All transcripts are created from interview footage and directly reflect the content of the interview at the time. The content is that of the speakers and is not adjusted by Medthority.

- Dermot has joined us. Thank you so much Dermot. That's fantastic. Offering family practitioners a look at this, and he's saying, should comorbidities be segregated by those which are associated with causation and that are consequent to CSU? Fantastic Dermot. This is exactly what we do because comorbidity is a very broad term. Basically it just means that it co-exists. It doesn't talk about causality or consequence. And we do see that some of the comorbidities, and this brings us to the third group now. Our consequences and that is depression, anxiety, panic disorder. These are comorbidities in the sense that there are consequences of the disease, never the other way around.

So yes, comorbidities can be consequences. I know of no comorbidity that is the cause. If a patient with CSU has Hashimoto, well that's because autoimmune diseases like to come in pairs or triplets. No, it's not that the Hashimoto cause the chronic spontaneous urticaria, they're both there. They may influence each other. They're both based on the same ability of the host to produce autoimmunity. And when we come to chronic inducible urticaria, okay, there are two urticarias in the same patient, but neither one of them is causing the other one. So if then we are talking about consequence rather than 'cause. Thank you very much Dermot for pushing that. Now I- - But Marcus, may I mention one thing?

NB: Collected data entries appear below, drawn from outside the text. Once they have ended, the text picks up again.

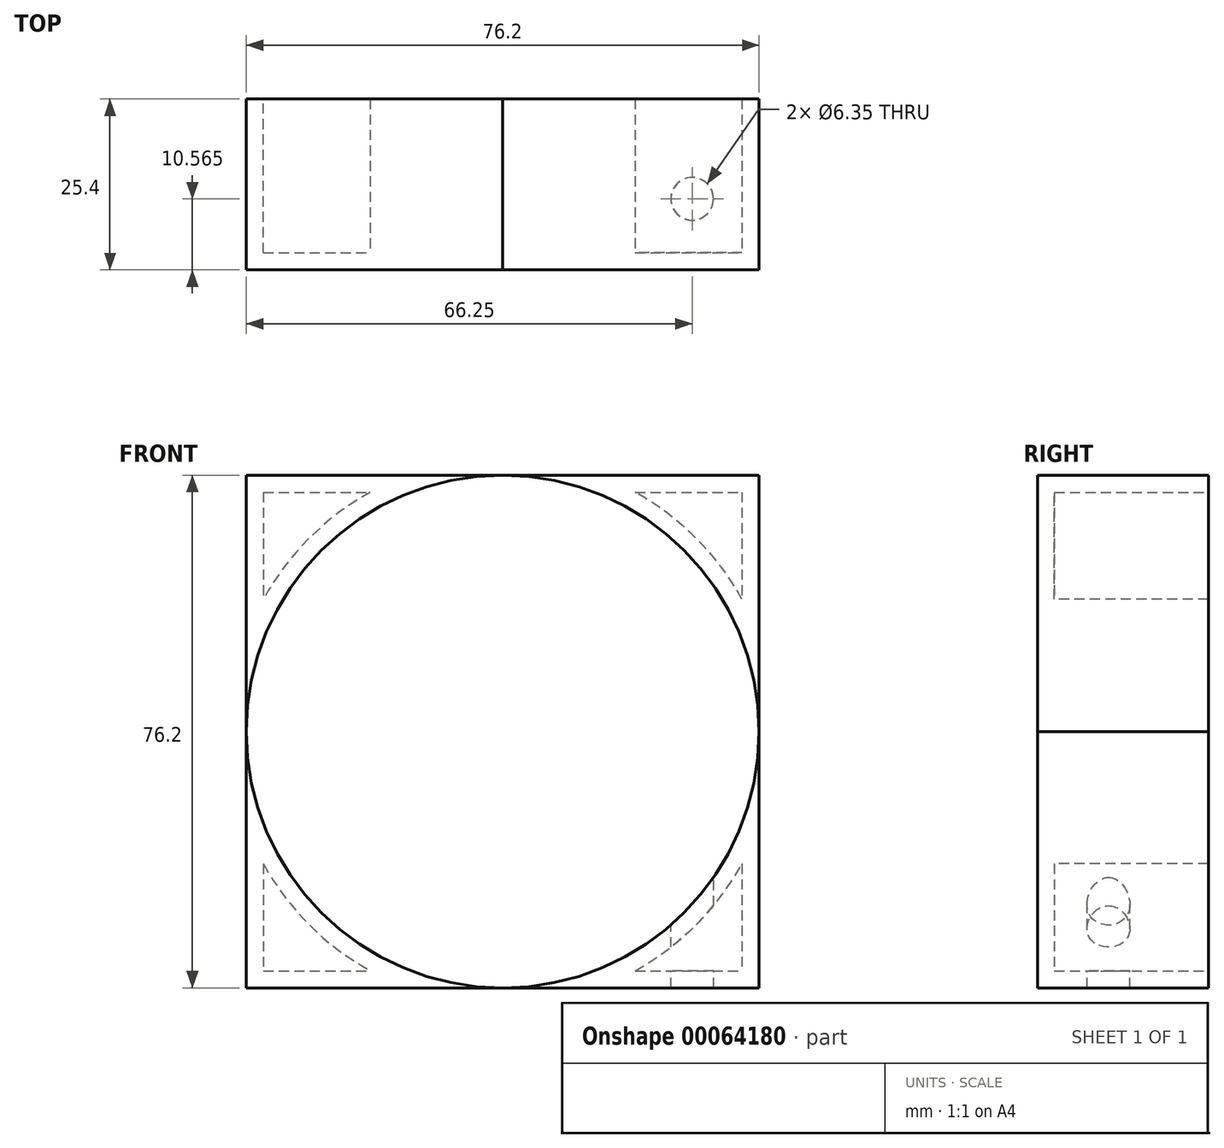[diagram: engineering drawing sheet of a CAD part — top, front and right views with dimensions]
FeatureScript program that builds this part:
annotation { "Feature Type Name" : "Feature", "Feature Type Description" : "" }
export const myFeature = defineFeature(function(context is Context, id is Id, definition is map)
    precondition{}
    {
        {
            var Q0;
            Q0=qCreatedBy(makeId("Front.planeOp"),FACE);
            var sketch = newSketch(context, id + "F0", { "sketchPlane" : qUnion([Q0])});
            skLineSegment(sketch, "E0.bottom", {"start": v(-38.1, 38.1) * mm, "end": v(38.1, 38.1) * mm});
            skLineSegment(sketch, "E0.top", {"start": v(-38.1, -38.1) * mm, "end": v(38.1, -38.1) * mm});
            skLineSegment(sketch, "E0.left", {"start": v(-38.1, 38.1) * mm, "end": v(-38.1, -38.1) * mm});
            skLineSegment(sketch, "E0.right", {"start": v(38.1, 38.1) * mm, "end": v(38.1, -38.1) * mm});
            skSolve(sketch);
        }
        {
            var Q0;
            Q0 = qSketchRegion(id + "F0", true);
            extrude(context, id + "F1", {"entities" : qUnion([Q0]), "depth" : 25.4 * mm});
        }
        {
            var Q0;
            Q0=makeQuery(id+"F1.opExtrude","CAP_FACE",FACE,{"disambiguationData":[OSD([sQuery(id+"F0.wireOp",EDGE,"E0.bottom"),sQuery(id+"F0.wireOp",EDGE,"E0.top"),sQuery(id+"F0.wireOp",EDGE,"E0.left"),sQuery(id+"F0.wireOp",EDGE,"E0.right")])],"isStart":false});
            var sketch = newSketch(context, id + "F2", { "sketchPlane" : qUnion([Q0])});
            skCircle(sketch, "E1", {"center": v(0, 0) * mm, "radius": 38.1 * mm});
            skSolve(sketch);
        }
        {
            var Q0;
            {var subQ0=sQuery(id+"F2.wireOp",EDGE,"E1");var subQ1=makeQuery(id+"F2.imprint","INTERSECT",VERTEX,{"derivedFrom":[makeQuery(id+"F1.opExtrude","CAP_EDGE",EDGE,{"disambiguationData":[OSD([sQuery(id+"F0.wireOp",EDGE,"E0.bottom")])],"isStart":false}),subQ0]});Q0=makeQuery(id+"F2.imprint","IMPRINT",FACE,{"disambiguationData":[TD([[makeQuery(id+"F2.imprint","IMPRINT",EDGE,{"disambiguationData":[TD([[subQ1,1.0]])],"derivedFrom":subQ0}),1.0]])]});}
            extrude(context, id + "F3", {"entities" : qUnion([Q0]), "operationType" : NewBodyOperationType.REMOVE, "oppositeDirection" : true, "depth" : 25.4 * mm});
        }
        {
            var Q0;
            {var subQ0=sQuery(id+"F0.wireOp",EDGE,"E0.bottom");var subQ1=sQuery(id+"F0.wireOp",EDGE,"E0.right");Q0=makeQuery(id+"F3.boolean.opBoolean","SPLIT",FACE,{"disambiguationData":[TD([makeQuery(id+"F1.opExtrude","SWEPT_FACE",FACE,{"disambiguationData":[OSD([subQ0])]}),makeQuery(id+"F1.opExtrude","SWEPT_FACE",FACE,{"disambiguationData":[OSD([subQ1])]}),makeQuery(id+"F3.opExtrude","SWEPT_FACE",FACE,{"disambiguationData":[OSD([sQuery(id+"F2.wireOp",EDGE,"E1")])]})])],"derivedFrom":makeQuery(id+"F1.opExtrude","CAP_FACE",FACE,{"disambiguationData":[OSD([subQ0,sQuery(id+"F0.wireOp",EDGE,"E0.top"),sQuery(id+"F0.wireOp",EDGE,"E0.left"),subQ1])],"isStart":true})});}
            var Q1;
            {var subQ0=sQuery(id+"F0.wireOp",EDGE,"E0.bottom");var subQ1=sQuery(id+"F0.wireOp",EDGE,"E0.left");Q1=makeQuery(id+"F3.boolean.opBoolean","SPLIT",FACE,{"disambiguationData":[TD([makeQuery(id+"F1.opExtrude","SWEPT_FACE",FACE,{"disambiguationData":[OSD([subQ0])]}),makeQuery(id+"F1.opExtrude","SWEPT_FACE",FACE,{"disambiguationData":[OSD([subQ1])]}),makeQuery(id+"F3.opExtrude","SWEPT_FACE",FACE,{"disambiguationData":[OSD([sQuery(id+"F2.wireOp",EDGE,"E1")])]})])],"derivedFrom":makeQuery(id+"F1.opExtrude","CAP_FACE",FACE,{"disambiguationData":[OSD([subQ0,sQuery(id+"F0.wireOp",EDGE,"E0.top"),subQ1,sQuery(id+"F0.wireOp",EDGE,"E0.right")])],"isStart":true})});}
            var Q2;
            {var subQ0=sQuery(id+"F0.wireOp",EDGE,"E0.top");var subQ1=sQuery(id+"F0.wireOp",EDGE,"E0.left");Q2=makeQuery(id+"F3.boolean.opBoolean","SPLIT",FACE,{"disambiguationData":[TD([makeQuery(id+"F1.opExtrude","SWEPT_FACE",FACE,{"disambiguationData":[OSD([subQ0])]}),makeQuery(id+"F1.opExtrude","SWEPT_FACE",FACE,{"disambiguationData":[OSD([subQ1])]}),makeQuery(id+"F3.opExtrude","SWEPT_FACE",FACE,{"disambiguationData":[OSD([sQuery(id+"F2.wireOp",EDGE,"E1")])]})])],"derivedFrom":makeQuery(id+"F1.opExtrude","CAP_FACE",FACE,{"disambiguationData":[OSD([sQuery(id+"F0.wireOp",EDGE,"E0.bottom"),subQ0,subQ1,sQuery(id+"F0.wireOp",EDGE,"E0.right")])],"isStart":true})});}
            var Q3;
            {var subQ0=sQuery(id+"F0.wireOp",EDGE,"E0.top");var subQ1=sQuery(id+"F0.wireOp",EDGE,"E0.right");Q3=makeQuery(id+"F3.boolean.opBoolean","SPLIT",FACE,{"disambiguationData":[TD([makeQuery(id+"F1.opExtrude","SWEPT_FACE",FACE,{"disambiguationData":[OSD([subQ0])]}),makeQuery(id+"F1.opExtrude","SWEPT_FACE",FACE,{"disambiguationData":[OSD([subQ1])]}),makeQuery(id+"F3.opExtrude","SWEPT_FACE",FACE,{"disambiguationData":[OSD([sQuery(id+"F2.wireOp",EDGE,"E1")])]})])],"derivedFrom":makeQuery(id+"F1.opExtrude","CAP_FACE",FACE,{"disambiguationData":[OSD([sQuery(id+"F0.wireOp",EDGE,"E0.bottom"),subQ0,sQuery(id+"F0.wireOp",EDGE,"E0.left"),subQ1])],"isStart":true})});}
            shell(context, id + "F4", {"entities" : qUnion([Q0, Q1, Q2, Q3]), "thickness" : 2.54 * mm});
        }
        {
            var Q0;
            {var subQ0=sQuery(id+"F0.wireOp",EDGE,"E0.right");var subQ3=sQuery(id+"F0.wireOp",EDGE,"E0.bottom");Q0=makeQuery(id+"F3.boolean.opBoolean","SPLIT",FACE,{"disambiguationData":[TD([makeQuery(id+"F1.opExtrude","SWEPT_FACE",FACE,{"disambiguationData":[OSD([subQ0])]})])],"derivedFrom":makeQuery(id+"F1.opExtrude","SWEPT_FACE",FACE,{"disambiguationData":[OSD([subQ3])]})});}
            var sketch = newSketch(context, id + "F5", { "sketchPlane" : qUnion([Q0])});
            skPoint(sketch, "E2", {"position": v(28.15, -14.84) * mm});
            skSolve(sketch);
        }
        {
            var Q0;
            Q0=sQuery(id+"F5.wireOp",VERTEX,"E2");
            var Q1;
            Q1=makeQuery(id+"F3.boolean.opBoolean","SPLIT",BODY,{"disambiguationData":[OD(1.0)],"derivedFrom":makeQuery(id+"F1.opExtrude","SWEPT_BODY",BODY,{"disambiguationData":[OSD([sQuery(id+"F0.wireOp",EDGE,"E0.bottom"),sQuery(id+"F0.wireOp",EDGE,"E0.top"),sQuery(id+"F0.wireOp",EDGE,"E0.left"),sQuery(id+"F0.wireOp",EDGE,"E0.right")])]})});
            var Q2;
            Q2=makeQuery(id+"F3.boolean.opBoolean","SPLIT",BODY,{"disambiguationData":[OD(3.0)],"derivedFrom":makeQuery(id+"F1.opExtrude","SWEPT_BODY",BODY,{"disambiguationData":[OSD([sQuery(id+"F0.wireOp",EDGE,"E0.bottom"),sQuery(id+"F0.wireOp",EDGE,"E0.top"),sQuery(id+"F0.wireOp",EDGE,"E0.left"),sQuery(id+"F0.wireOp",EDGE,"E0.right")])]})});
            hole(context, id + "F6", {"style" : HoleStyle.SIMPLE, "endStyle" : HoleEndStyle.THROUGH, "holeDiameter" : 6.35 * mm, "locations" : qUnion([Q0]), "scope" : qUnion([Q1, Q2]), "isTappedThrough" : true});
        }
    });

- Sure, go ahead. - Because I think it's important at this point, therefore we need registries, which is this, where we can look for comorbidity. And in the follow-up, we can see maybe how we can get rid of those comorbidities. I think it's possible like depression or something like this if we help our patients to manage the urticaria. - Absolutely. - And this is really, really important to join this CURE programme. - Yes, please do that. We know from a fantastic work done in Korea, South Korea, that every year of having chronic spontaneous urticaria, uncontrolled chronic spontaneous urticaria, adds to the risk of developing anxiety, depression, or other psychological disorders. So let's not just look at the urticaria, but also the consequences that good treatment can contain.